◆ TASK STATEMENT: Please repeat the records exactly, keeping the pictures out.

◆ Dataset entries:
──────────────────────────────

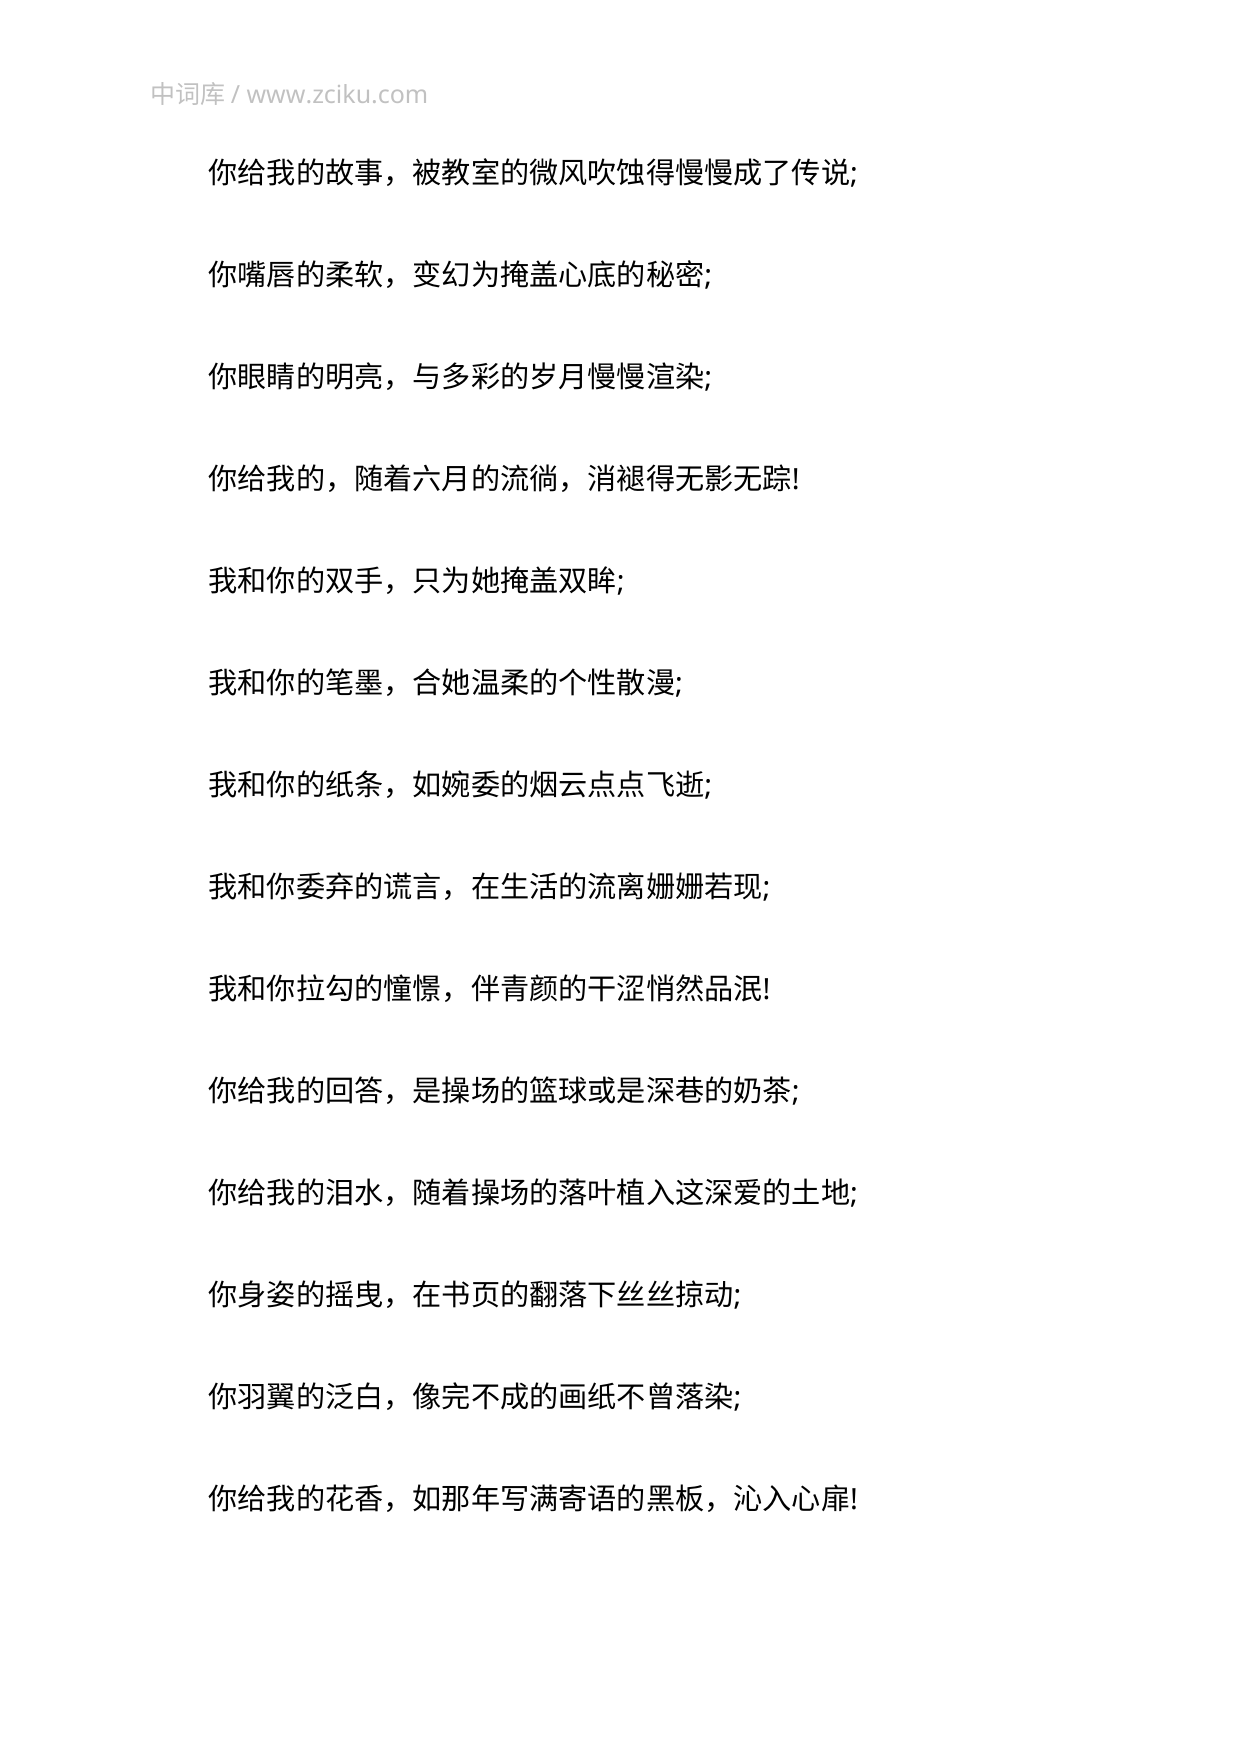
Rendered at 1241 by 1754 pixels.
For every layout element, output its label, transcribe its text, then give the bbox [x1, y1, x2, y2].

text 你羽翼的泛白，像完不成的画纸不曾落染; [150, 1374, 1090, 1416]
text 你给我的泪水，随着操场的落叶植入这深爱的土地; [150, 1170, 1090, 1212]
text 我和你的笔墨，合她温柔的个性散漫; [150, 660, 1090, 702]
text 你给我的故事，被教室的微风吹蚀得慢慢成了传说; [150, 150, 1090, 192]
text 你给我的回答，是操场的篮球或是深巷的奶茶; [150, 1068, 1090, 1110]
text 你眼睛的明亮，与多彩的岁月慢慢渲染; [150, 354, 1090, 396]
text 我和你的纸条，如婉委的烟云点点飞逝; [150, 762, 1090, 804]
text 你嘴唇的柔软，变幻为掩盖心底的秘密; [150, 252, 1090, 294]
text 你身姿的摇曳，在书页的翻落下丝丝掠动; [150, 1272, 1090, 1314]
text 我和你委弃的谎言，在生活的流离姗姗若现; [150, 864, 1090, 906]
text 我和你拉勾的憧憬，伴青颜的干涩悄然品泯! [150, 966, 1090, 1008]
text 我和你的双手，只为她掩盖双眸; [150, 558, 1090, 600]
text 你给我的，随着六月的流徜，消褪得无影无踪! [150, 456, 1090, 498]
text 你给我的花香，如那年写满寄语的黑板，沁入心扉! [150, 1476, 1090, 1518]
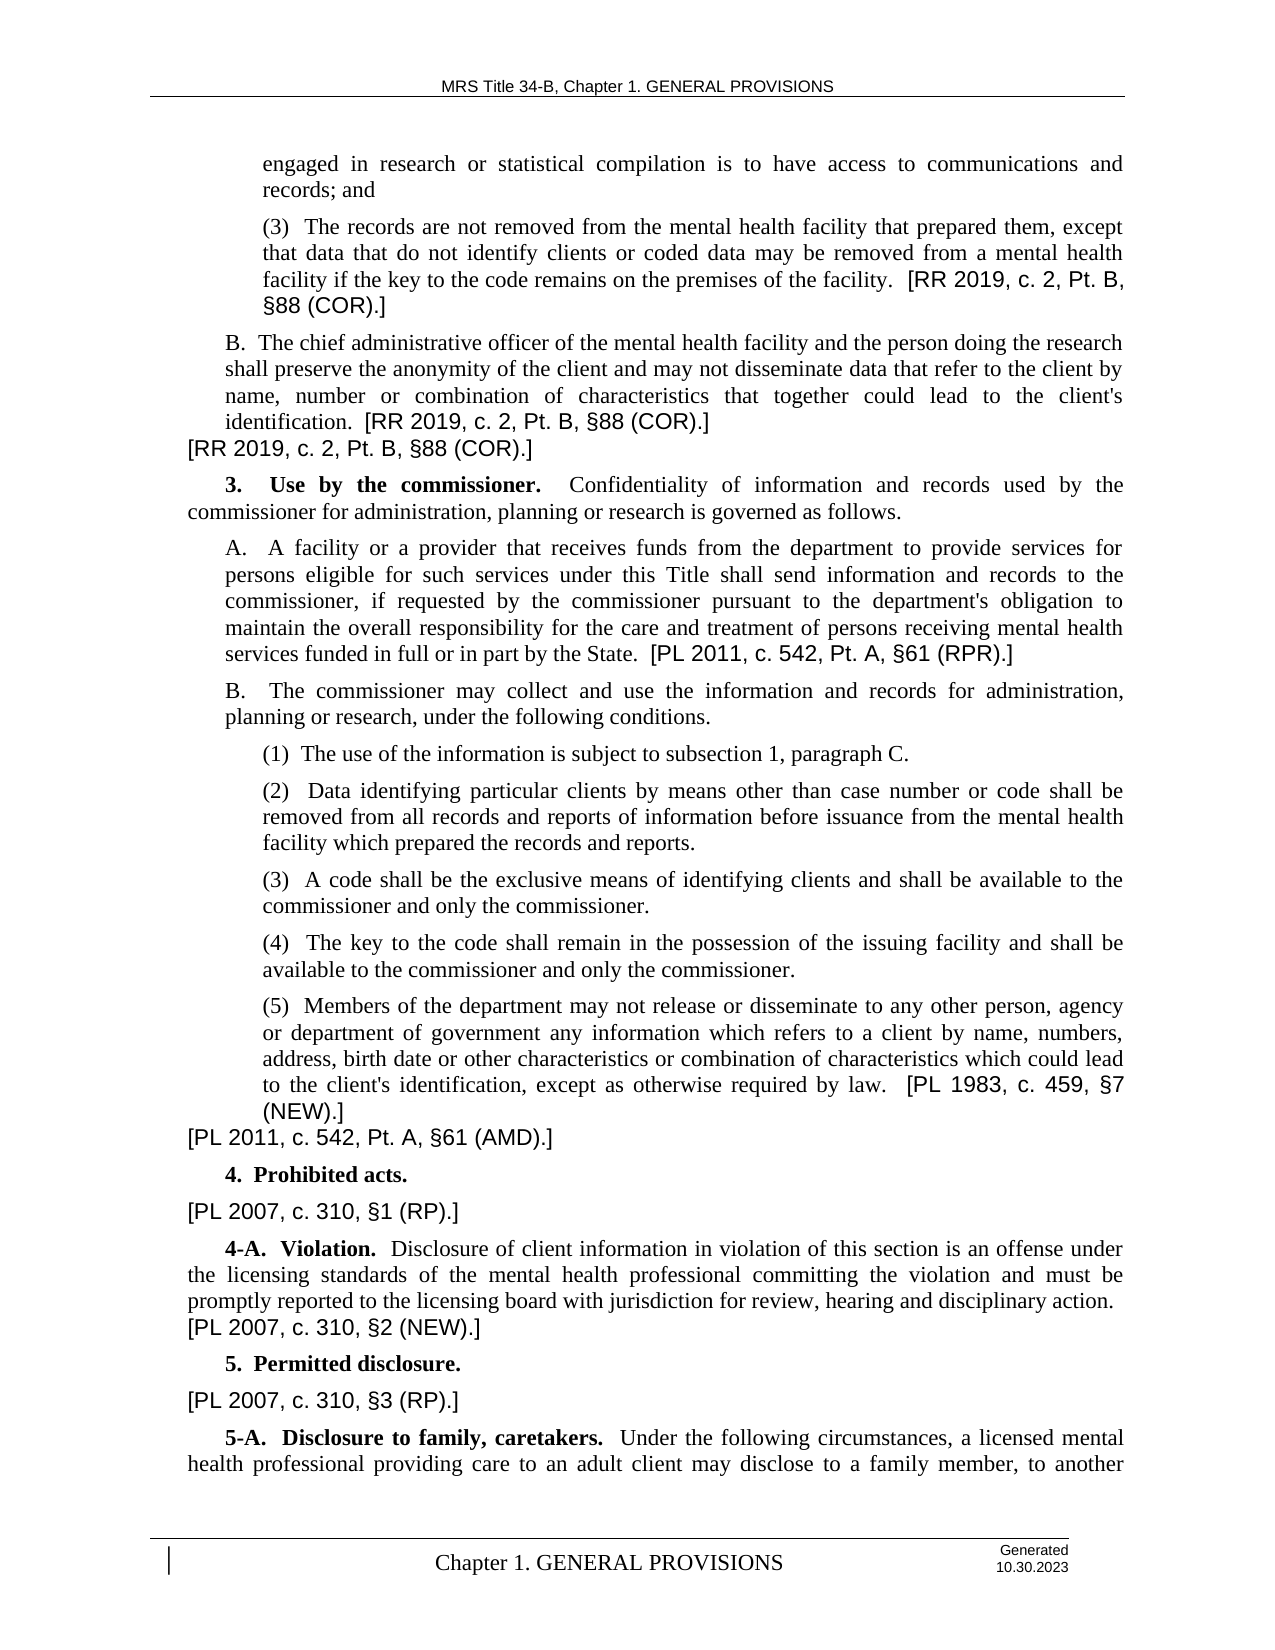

──────────────────────────────

◆ YOUR SOLUTION:
Rendered at 1241 by 1754 pixels.
For every layout element, output its label, transcribe its text, then give the bbox [x1, y1, x2, y2].

text 你羽翼的泛白，像完不成的画纸不曾落染; [150, 1374, 1090, 1416]
text 你给我的泪水，随着操场的落叶植入这深爱的土地; [150, 1170, 1090, 1212]
text 我和你的笔墨，合她温柔的个性散漫; [150, 660, 1090, 702]
text 你给我的故事，被教室的微风吹蚀得慢慢成了传说; [150, 150, 1090, 192]
text 你给我的回答，是操场的篮球或是深巷的奶茶; [150, 1068, 1090, 1110]
text 你眼睛的明亮，与多彩的岁月慢慢渲染; [150, 354, 1090, 396]
text 我和你的纸条，如婉委的烟云点点飞逝; [150, 762, 1090, 804]
text 你嘴唇的柔软，变幻为掩盖心底的秘密; [150, 252, 1090, 294]
text 你身姿的摇曳，在书页的翻落下丝丝掠动; [150, 1272, 1090, 1314]
text 我和你委弃的谎言，在生活的流离姗姗若现; [150, 864, 1090, 906]
text 我和你拉勾的憧憬，伴青颜的干涩悄然品泯! [150, 966, 1090, 1008]
text 我和你的双手，只为她掩盖双眸; [150, 558, 1090, 600]
text 你给我的，随着六月的流徜，消褪得无影无踪! [150, 456, 1090, 498]
text 你给我的花香，如那年写满寄语的黑板，沁入心扉! [150, 1476, 1090, 1518]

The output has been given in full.